No, Biblical Revenge isn’t going to get me what I want. If what I ultimately want is for my ex to feel sorry for what he did, then the Bible is pretty clear on what might get him to that point: “It is God’s kindness that leads to repentance.” In other words, the same thing that got me into the Kingdom: grace, not justice. (Got it. Excellent point, Lord. Can I still see the magic justice wand for a second? I just want to hold it; I promise I won’t wave it at anything. No? Fine….)

So, to sum up, here’s what I know about forgiveness to date. My ability to forgive my ex (or not) is ultimately not going to come from focusing on him and what he did to me but on Jesus and what He did for me. It’s always Opposite Day in the Kingdom: I want to worry less?

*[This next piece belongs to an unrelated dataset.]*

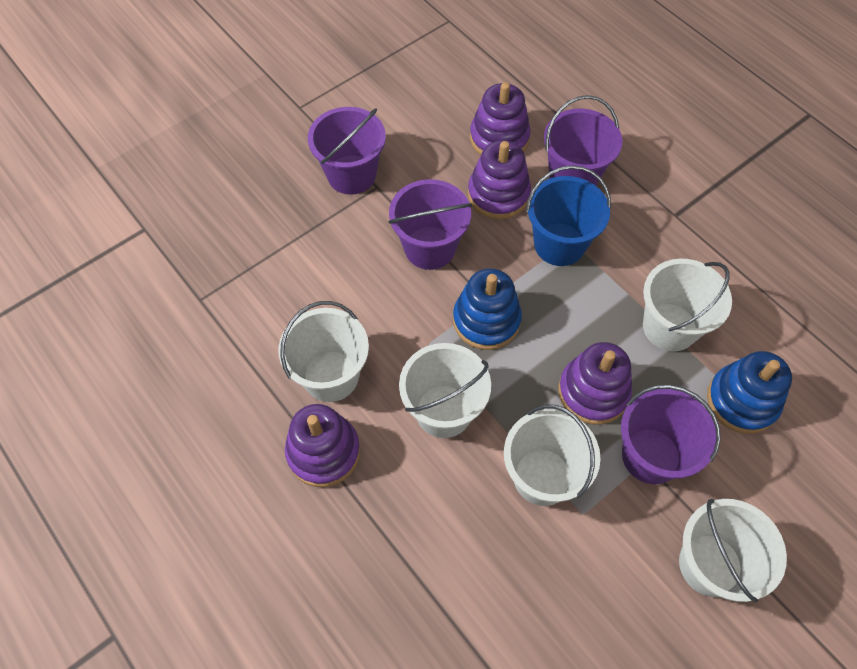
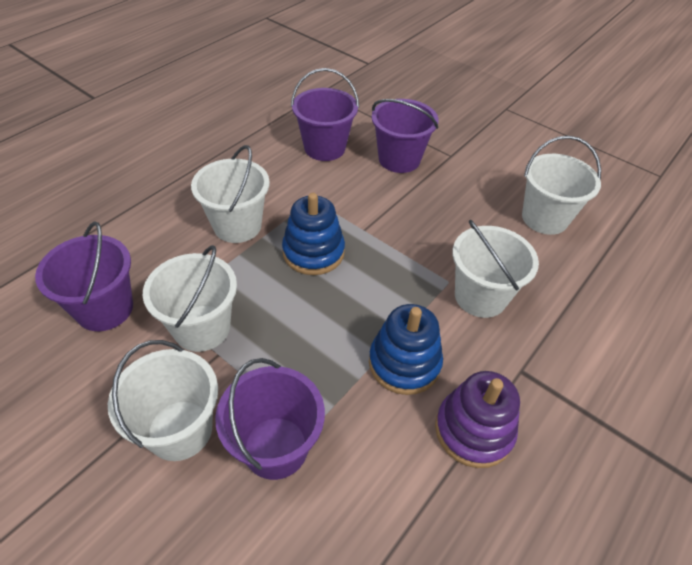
blue bucket: 1 -> 0
purple stacking toy: 4 -> 1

I need to pray more. I want to love and care for others? I need to focus on self-care and self-love. I want to forgive my ex? I need to stop looking at him and start looking at Jesus. It’s like the “wind and the waves” story in Matthew: the more Peter looked at the thing he was afraid of, the more he sank into it; but when he looked at Jesus, he got mastery over his situation.

To the degree that I sink into God’s forgiveness for me, let it buoy and comfort and strengthen me, to that degree will I have a chance of forgiving my ex–whatever that ends up looking like.